GridIron currently offers two models of the TurboCharger appliance--the GT1100 with an SSD capacity of 2.5 Tbytes and the GT1100A with an SSD capacity of 6.5 Tbytes. Each has a bandwidth of 1.6 Gbps and 100K IOPS.

Note that since the GridIron TurboCharger is entirely separate from servers and storage, current arrays can still be used; the TurboCharger is designed to complement existing systems and does not have to hold all the big data simultaneously. This means that the current storage array itself could have a tier 0 SSD layer, a Tier 1 FC/SAS layer, and a Tier 2 SATA layer. This external SAN-based approach frees up server and storage system processing from the complexity and mechanics of SSD operation and management.

So how can simply having additional SSDs as a front end in an appliance lead to GridIron's claims of speeding up applications two to 10 times and reducing read latency from 10 times to 100 times? There are some hardware advantages in GridIron's approach, as the appliance can add concurrent bandwidth, enabling multiple applications to concurrently access the same array without interference. But GridIron's secret sauce lies in proprietary software algorithms and heuristics that enable better caching for performance enhancing data.

Obviously, GridIron does not make a lot of details available, but basically the TurboCharger appliance allows big data to be read cached (as big data analyses are on data that has been captured, or already written to disk). The TurboCharger examines I/O patterns quickly and sees what, when and how big data is actually used.

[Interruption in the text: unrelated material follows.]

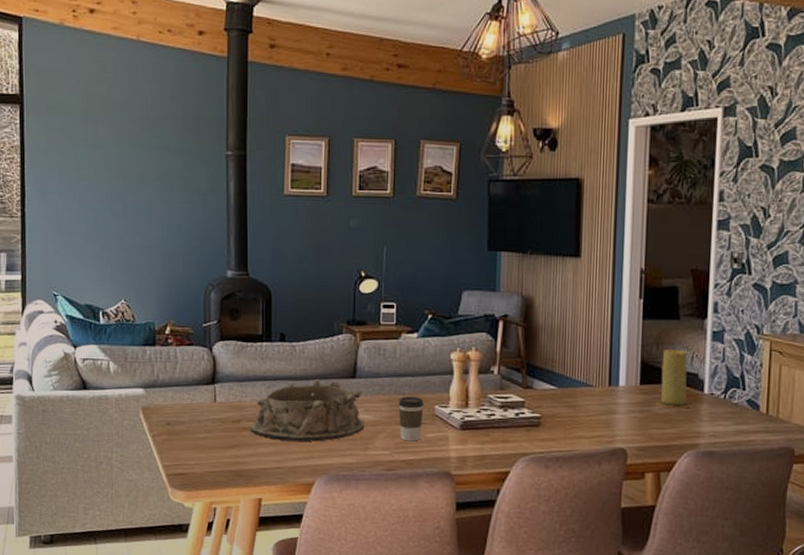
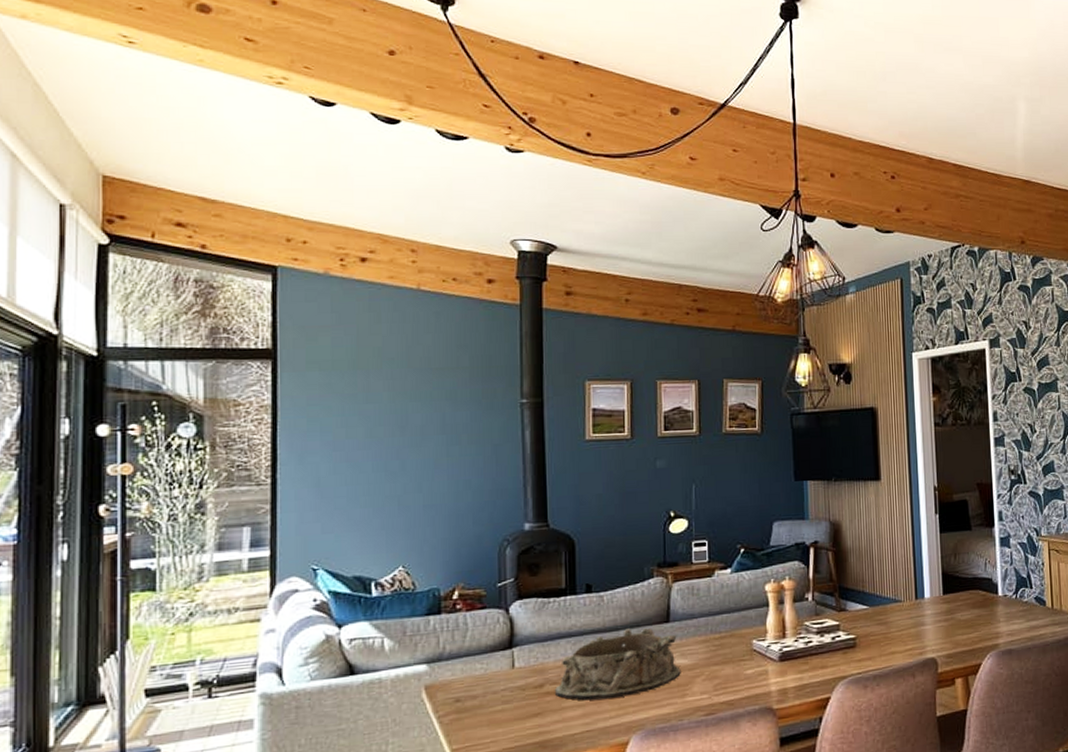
coffee cup: present [398,397,424,442] -> none [715,634,742,682]
candle: present [655,350,691,409] -> none [958,558,989,614]

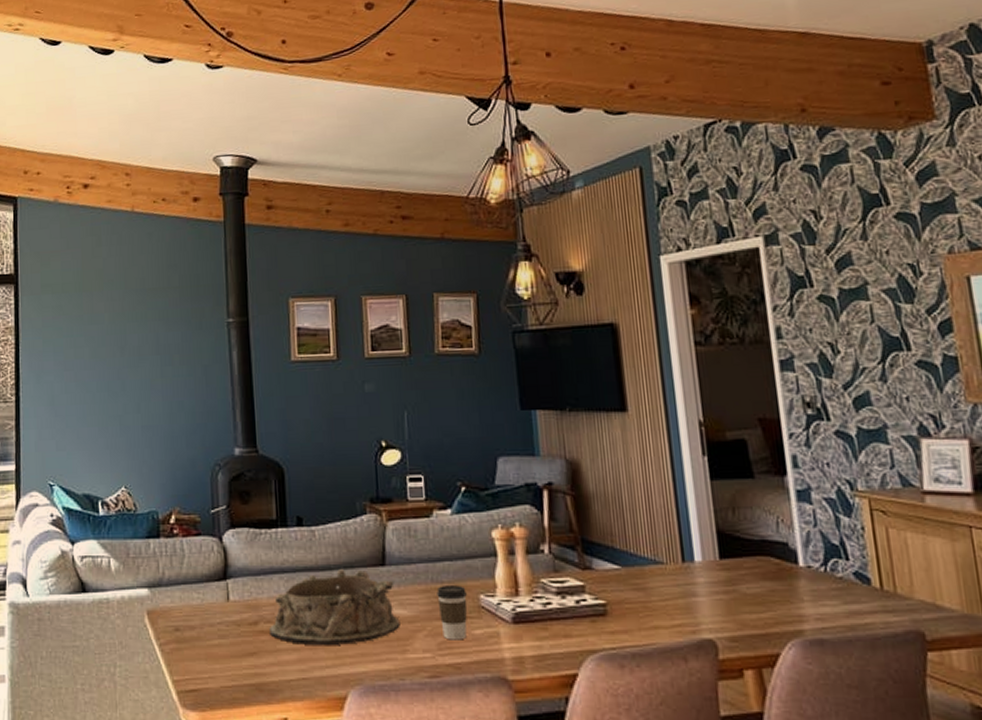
coffee cup: none [715,634,742,682] -> present [437,586,468,640]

This can be done in real time, which is important because tiering in an array often examines patterns that occur over a day or more and this is simply too slow to be effective for many big data applications.

In addition, GridIron provides the concurrent bandwidth among applications to prevent "thrashing," which occurs because of resource contention (that is, a storage bottleneck), meaning that less work gets done as servers spend more time waiting for those resources. The effect of this concurrent bandwidth capability is conceptually equivalent to maintaining a real-time DBA whose sole function is to continuously relay out data sets to match server processing demand, at no performance cost, and that is continually responsive to changes in usage or data growth.

Among the benefits of a GridIron deployment are that both CPU and storage utilization are maximized. Moreover, the same storage array can be used for both production and data warehousing applications. Even though GridIron does not cache writes, it can improve write performance indirectly by offloading the read I/O work that the array would have had to perform otherwise, thus allowing the array to process the writes more efficiently.

GridIron cites a number of client examples. In one, an Oracle data warehouse for an online comparison shopping site was able to reduce the production of critical reports from six hours to about 30 minutes. In the process, GridIron says, about $2 million was also saved from storage and server consolidation. In another case, a financial services hosting provider was able to triple improvement in response time as well as double its overall hosting capacity, leading to savings of more than $1 million.

I/O bottlenecks are a very real problem that does not allow servers to exploit all of their capabilities while trying to process information from storage. That is why so many vendors are rushing in with SSD-based solutions to try and solve this problem. GridIron Systems does not try to solve every I/O bottleneck problem, but instead focuses on simply addressing the problem as it relates to the analysis of big data.

GridIron seeks to accomplish this through its TurboCharger line of appliances. On the business side, the advantage of faster analyses is the ability to take advantage of the results of the analysis faster (and, in some cases, that may be the difference between the data being of material value since late-arriving data may be worthless). On the IT side, better CPU and storage utilization leads to better IT investments. That can include savings, which makes GridIron's approach to enhancing big data acceleration and analysis worthwhile.

At the time of this publication, GridIron is not a client of David Hill and the Mesabi Group.